Midgley argued that it also devalues FTRs subject to forfeitures and potentially requires load-serving entities to put risk premiums in customer rates, but Bowring said the fact that the forfeitures might cause Exelon or NextEra to devalue FTRs doesn’t mean other market participants will.
“You suggested that load will be worse off from this, but you haven’t demonstrated that, and I don’t think it’s true,” he said.
PJM’s Brian Chmielewski discussed the results of additional sensitivity analyses on the current forfeiture trigger from greater than or equal to 1 cent, to greater or equal to net 10% distribution factor. He found that forfeiture dollars would have been reduced by approximately 97% in September 2017 and 18 market participants would have received forfeitures instead of the 67 who did.

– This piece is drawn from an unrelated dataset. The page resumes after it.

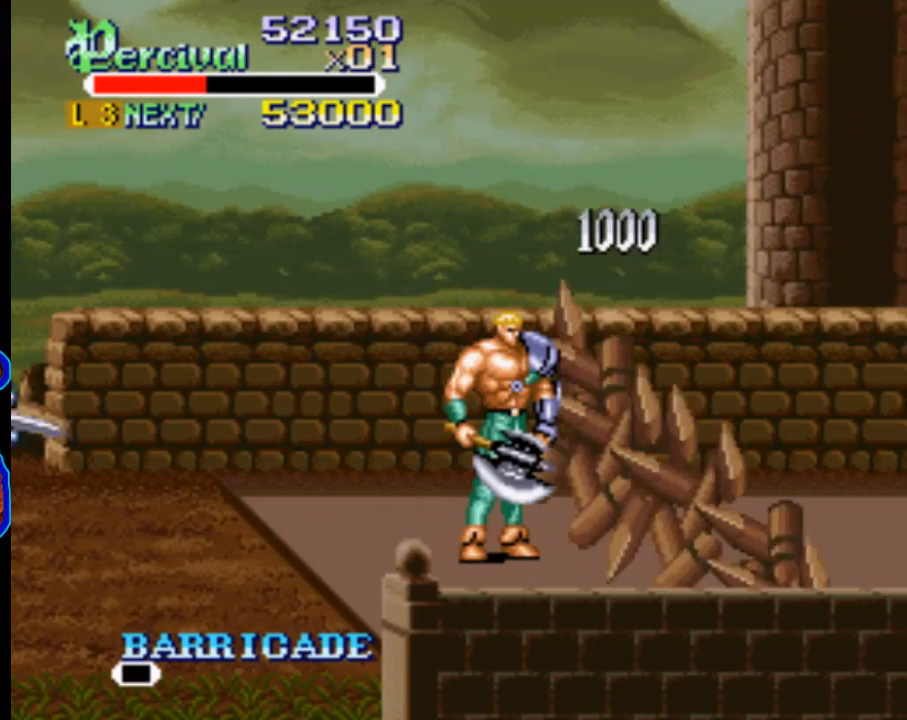
{"buttons": [], "events": [[67, "DPAD_RIGHT", "up"]]}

He concluded that the majority of constraints were “far away” from impacted FTRs, but Haas said that doesn’t mean anything unless there’s a “material impact.” PJM is performing additional analysis on market-to-market flowgate virtual testing that it plans to present at next month’s meeting.
“We are seeing a reduction in activity that is consistent with FTR forfeiture. That is a good thing,” Haas said.